Walk me through how you would systematically diagnose a slow SQL query in production.
Start by capturing the query plan with EXPLAIN ANALYZE to find the most expensive node, then check whether estimates match actuals to spot stale statistics, look for missing indexes on filter and join columns, verify the predicates are sargable, and finally check for resource contention — locks, buffer eviction, or an overwhelmed disk.
How to think about it
Diagnosing a slow query is a structured process, not guesswork. The biggest mistake candidates make is jumping straight to “add an index” — which may be exactly the wrong answer if the problem is stale statistics, a non-sargable predicate, or lock contention. Cover these layers in order.
The diagnostic process at a glance
Step 1: capture the actual plan
EXPLAIN (ANALYZE, BUFFERS, FORMAT TEXT) <your slow query>;
Never use EXPLAIN alone — estimated plans can show a perfect index scan while the real execution does a ten-second sequential scan. ANALYZE runs the query and attaches actual row counts and timing to every node.
Step 2: find the costliest node
Read the plan bottom-up. The innermost node with the highest actual time is your target.
| Node | What it usually means |
|---|---|
Seq Scan on a large table | Missing or unused index |
Hash Join with many Batches | Insufficient work_mem; spilling to disk |
Sort with external merge | Same — sort spilling to disk |
Nested Loop with large outer set | Row estimate far too low; wrong join algorithm |
Index Scan with high Heap Fetches | Non-covering index; many random I/O round-trips |
Step 3: check estimate accuracy
A large gap between estimated rows and actual rows means the planner chose the wrong algorithm. Fix stale statistics first, then re-examine the plan.

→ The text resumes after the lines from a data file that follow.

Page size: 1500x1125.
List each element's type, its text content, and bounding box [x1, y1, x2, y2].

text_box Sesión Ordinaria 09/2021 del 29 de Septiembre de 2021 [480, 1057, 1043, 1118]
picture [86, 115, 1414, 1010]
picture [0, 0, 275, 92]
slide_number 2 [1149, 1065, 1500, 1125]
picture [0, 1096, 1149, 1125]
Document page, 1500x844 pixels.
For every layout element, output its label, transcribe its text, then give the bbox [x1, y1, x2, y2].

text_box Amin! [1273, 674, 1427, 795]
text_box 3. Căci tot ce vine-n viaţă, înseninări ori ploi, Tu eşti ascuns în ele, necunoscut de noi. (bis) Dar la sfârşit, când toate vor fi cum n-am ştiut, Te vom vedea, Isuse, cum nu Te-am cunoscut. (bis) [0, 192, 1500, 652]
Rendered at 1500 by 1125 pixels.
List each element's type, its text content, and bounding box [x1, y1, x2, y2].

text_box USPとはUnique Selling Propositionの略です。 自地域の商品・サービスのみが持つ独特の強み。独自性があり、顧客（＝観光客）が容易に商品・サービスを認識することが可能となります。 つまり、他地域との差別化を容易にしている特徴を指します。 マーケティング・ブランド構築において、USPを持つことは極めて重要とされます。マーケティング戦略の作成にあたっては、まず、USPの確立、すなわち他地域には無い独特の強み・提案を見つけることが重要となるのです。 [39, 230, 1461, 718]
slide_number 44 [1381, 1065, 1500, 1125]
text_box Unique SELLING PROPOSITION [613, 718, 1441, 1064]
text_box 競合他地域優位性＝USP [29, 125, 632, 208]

-- Refresh table statistics
ANALYZE orders;
-- For correlated columns (e.g. status + created_at are not independent):
CREATE STATISTICS orders_status_ts ON (status, created_at) FROM orders;
ANALYZE orders;
Step 4: audit predicates for sargability
“Sargable” means the predicate can use an index. Wrapping a column in a function silently disables index use.

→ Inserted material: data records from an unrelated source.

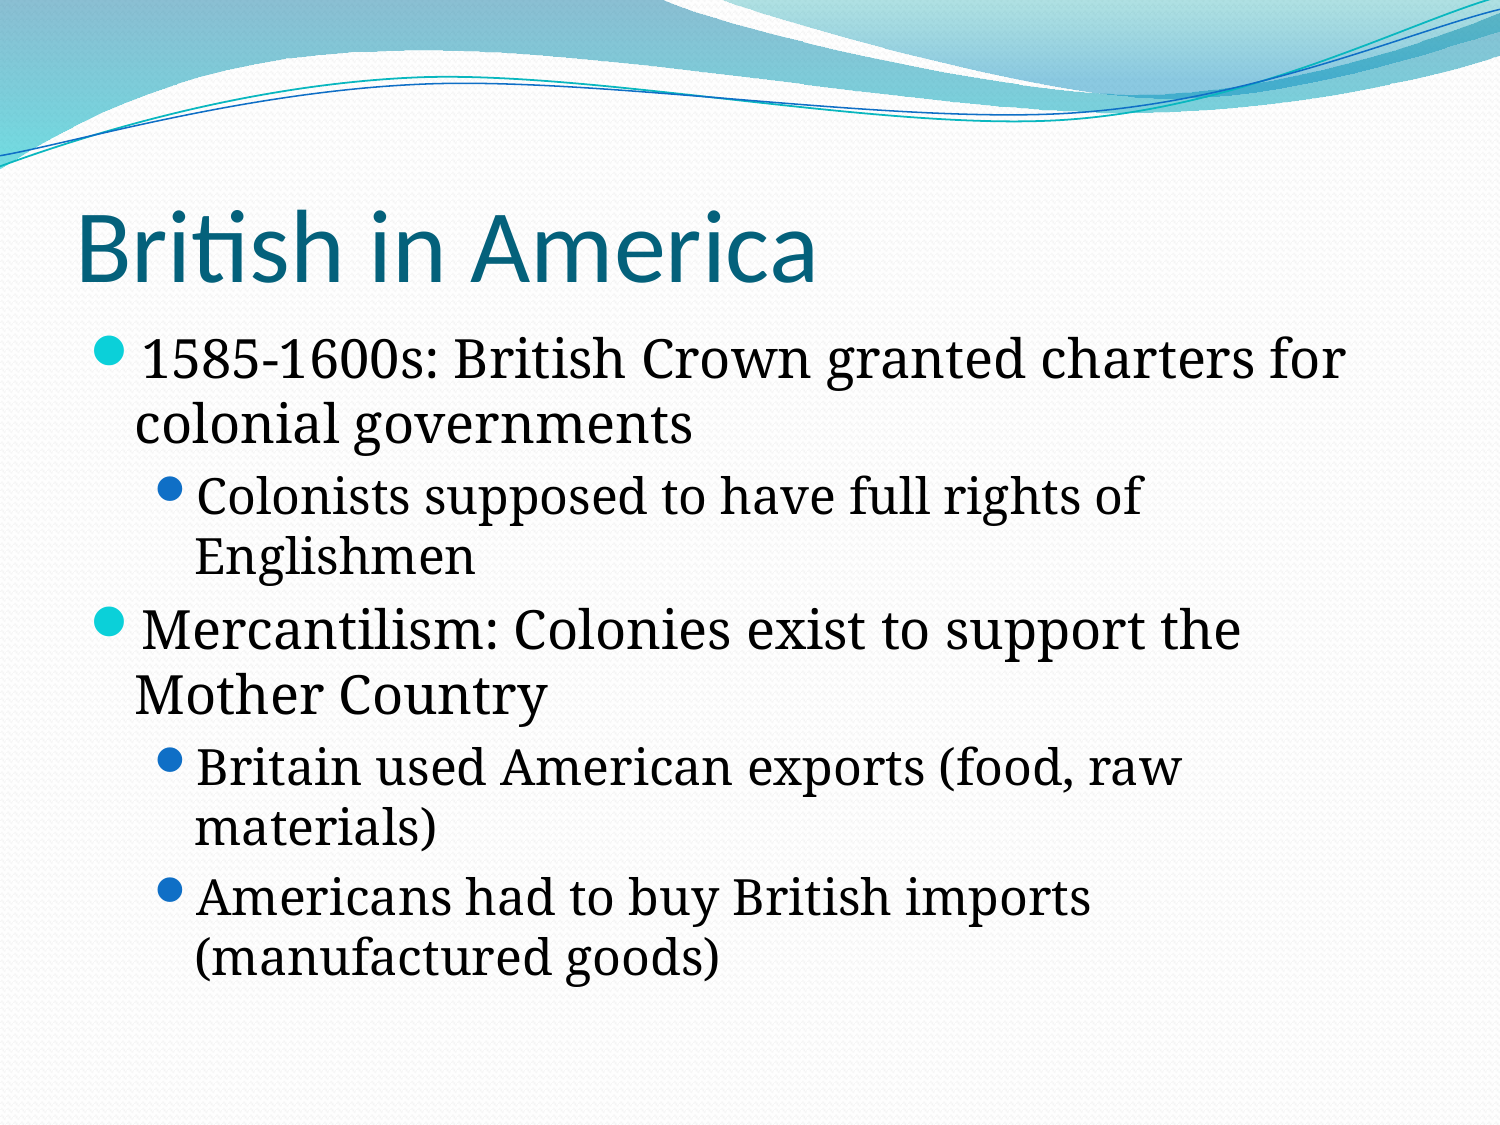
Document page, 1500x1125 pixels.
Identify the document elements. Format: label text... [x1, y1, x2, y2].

list 1585-1600s: British Crown granted charters for colonial governments Colonists supposed to have full rights of Englishmen Mercantilism: Colonies exist to support the Mother Country Britain used American exports (food, raw materials) Americans had to buy British imports (manufactured goods) [75, 317, 1425, 1038]
title British in America [75, 115, 1425, 303]
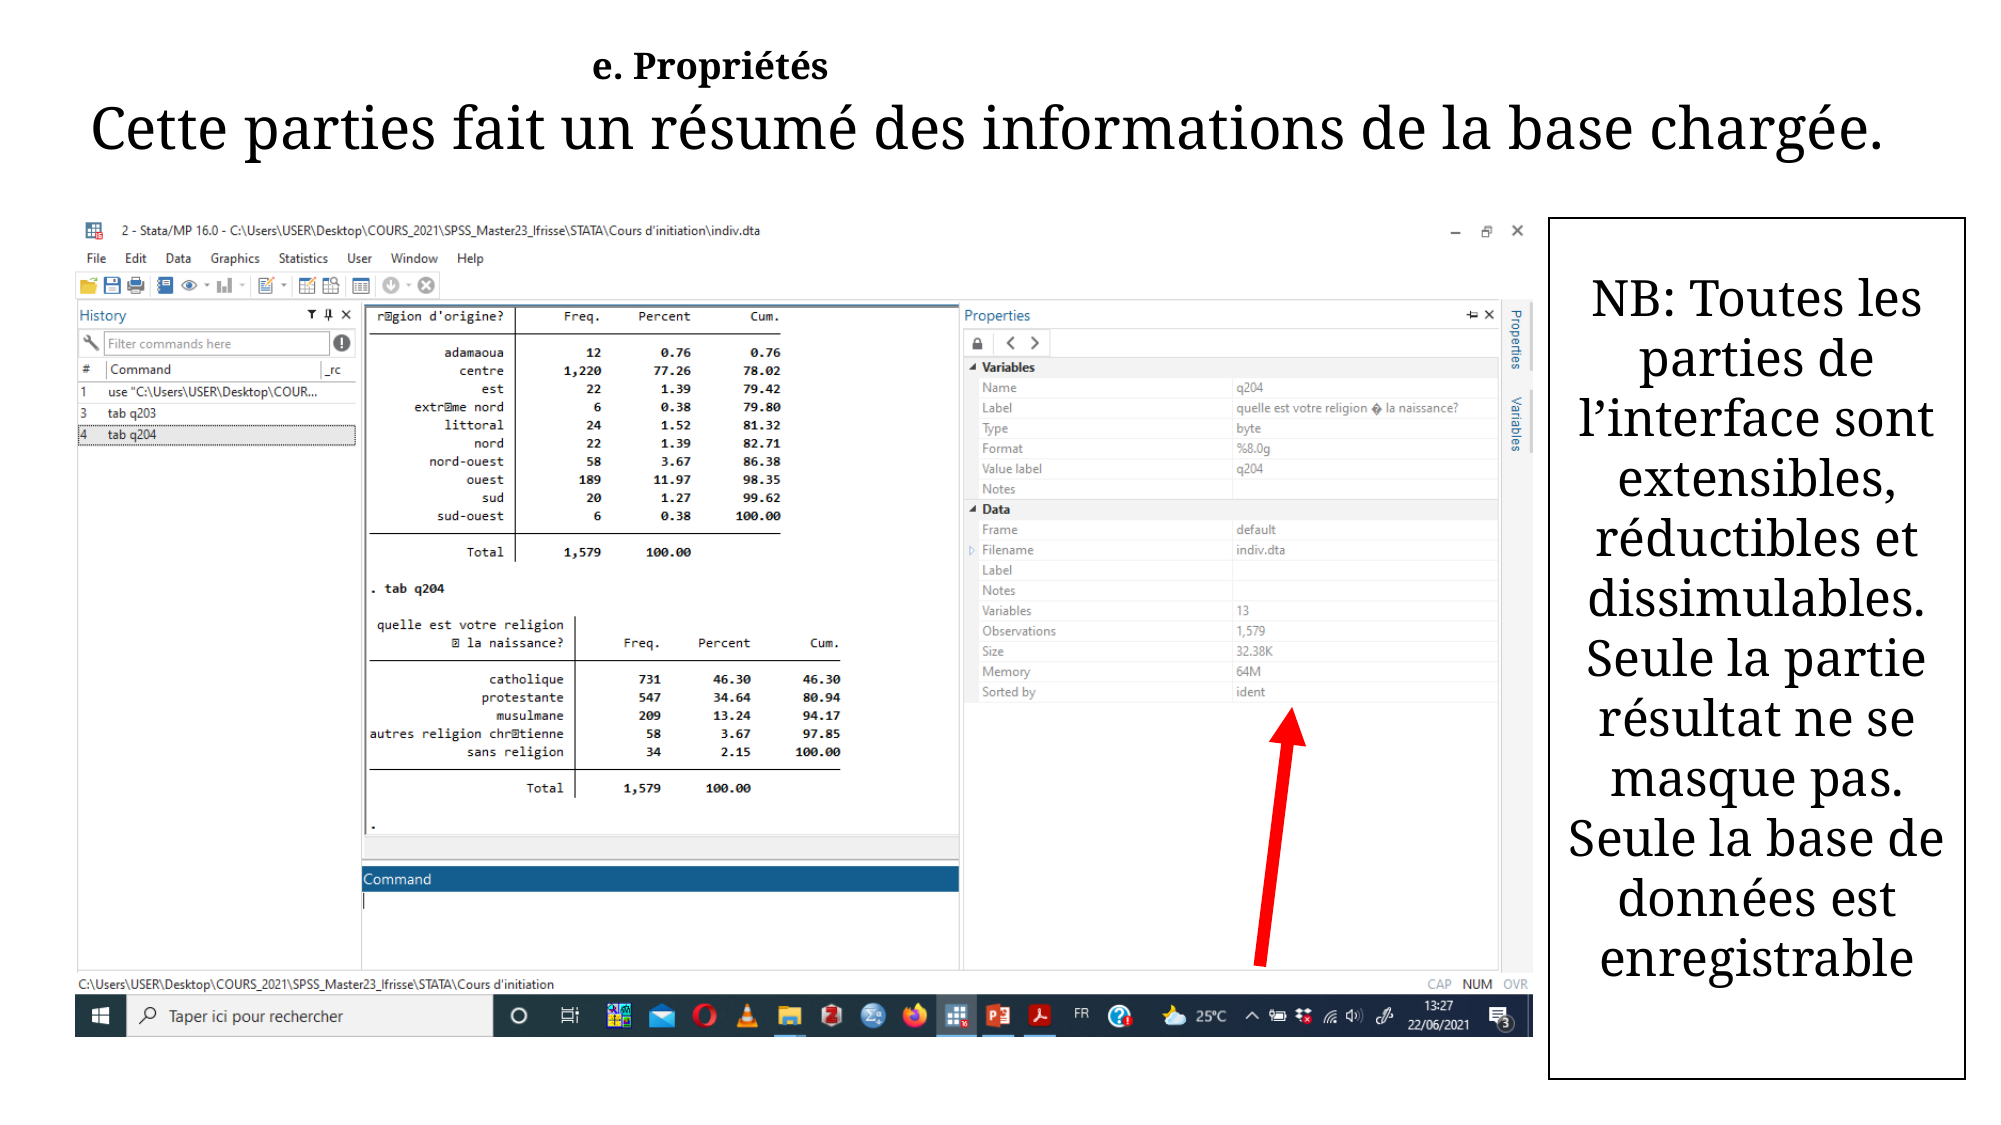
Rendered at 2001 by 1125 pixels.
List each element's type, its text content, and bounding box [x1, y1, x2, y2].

picture [74, 217, 1533, 1037]
list Cette parties fait un résumé des informations de la base chargée. [75, 92, 1948, 1102]
text_box NB: Toutes les parties de l’interface sont extensibles, réductibles et dissimulables. Seule la partie résultat ne se masque pas. Seule la base de données est enregistrable [1548, 217, 1966, 1080]
title e. Propriétés [576, 40, 1417, 92]
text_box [1259, 706, 1293, 967]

-- These silently block index use:
WHERE YEAR(created_at) = 2024
WHERE amount::TEXT LIKE '100%'
WHERE COALESCE(region, 'US') = 'US'
-- Sargable rewrites:
WHERE created_at >= '2024-01-01' AND created_at < '2025-01-01'
WHERE amount >= 100 AND amount < 1000
WHERE (region = 'US' OR region IS NULL)
Step 5: check for lock contention
A perfectly indexed query can still queue for seconds if another transaction holds a row-level lock on the rows it needs.

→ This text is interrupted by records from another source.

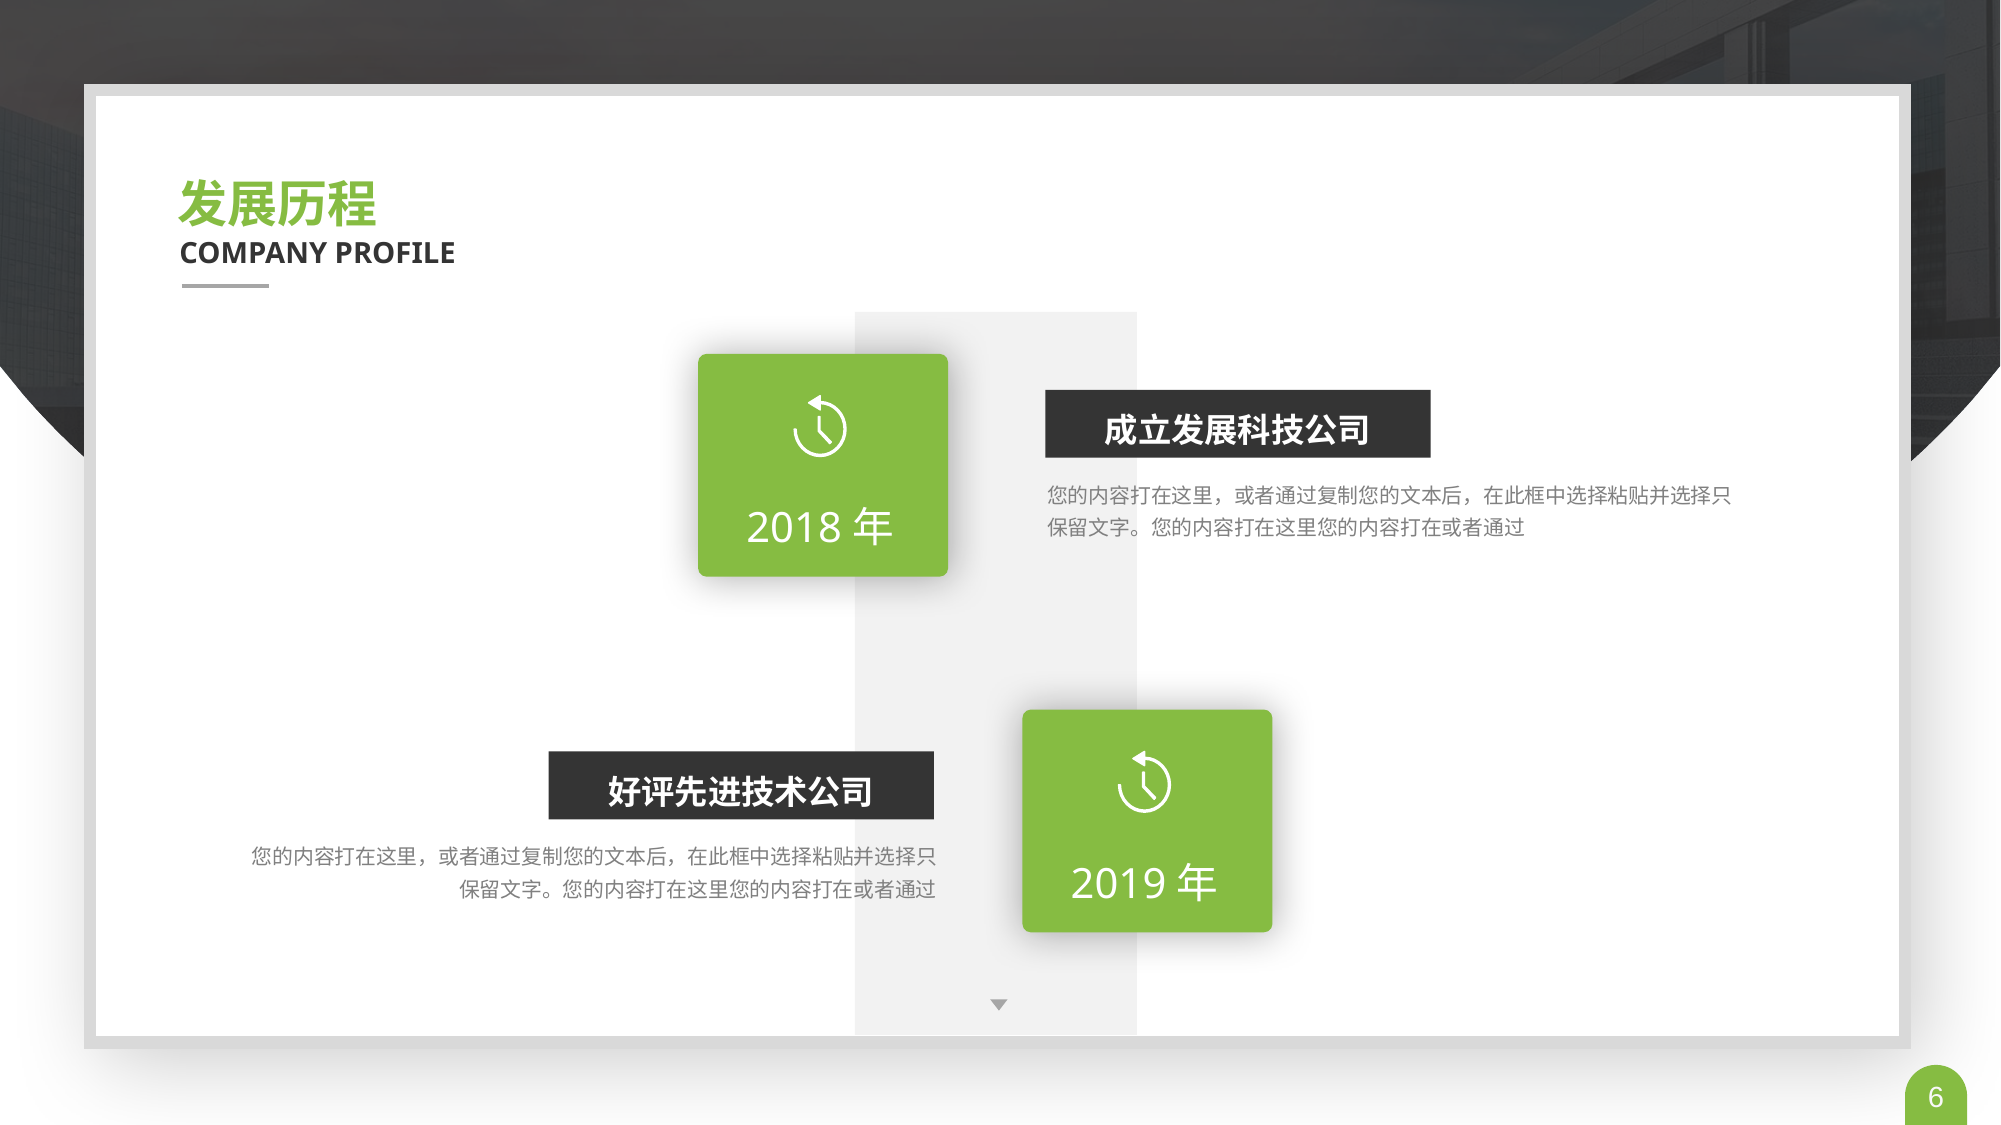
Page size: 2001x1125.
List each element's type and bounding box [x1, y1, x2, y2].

text_box [162, 146, 749, 312]
text_box [698, 353, 949, 577]
text_box [1022, 709, 1273, 933]
text_box [988, 998, 1010, 1013]
text_box [854, 311, 1138, 1036]
text_box [243, 751, 937, 903]
text_box [1045, 389, 1740, 541]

-- PostgreSQL: find blocking sessions
SELECT pid, query, wait_event_type, wait_event
FROM pg_stat_activity
WHERE wait_event_type = 'Lock';
Step 6: inspect I/O and memory
-- Cache hit ratio — should be > 99% for OLTP
SELECT blks_hit,
blks_read,
round(blks_hit * 100.0 / (blks_hit + blks_read), 2) AS cache_hit_ratio
FROM pg_stat_database
WHERE datname = current_database();
A low hit ratio means data is being read from disk on most queries — consider raising shared_buffers or investigating the working set size.
Checklist summary
EXPLAIN ANALYZE— find the expensive node.- Estimates vs. actuals — fix stale statistics if divergent.
- Sargability — remove functions from filter columns.
- Index coverage — add or extend indexes for filter and join columns.
- Join order — verify the planner chose the right algorithm given actual row counts.
- Lock contention — check
pg_stat_activityfor blocking sessions. - Resource limits — check
work_memif sort/hash batches spill to disk.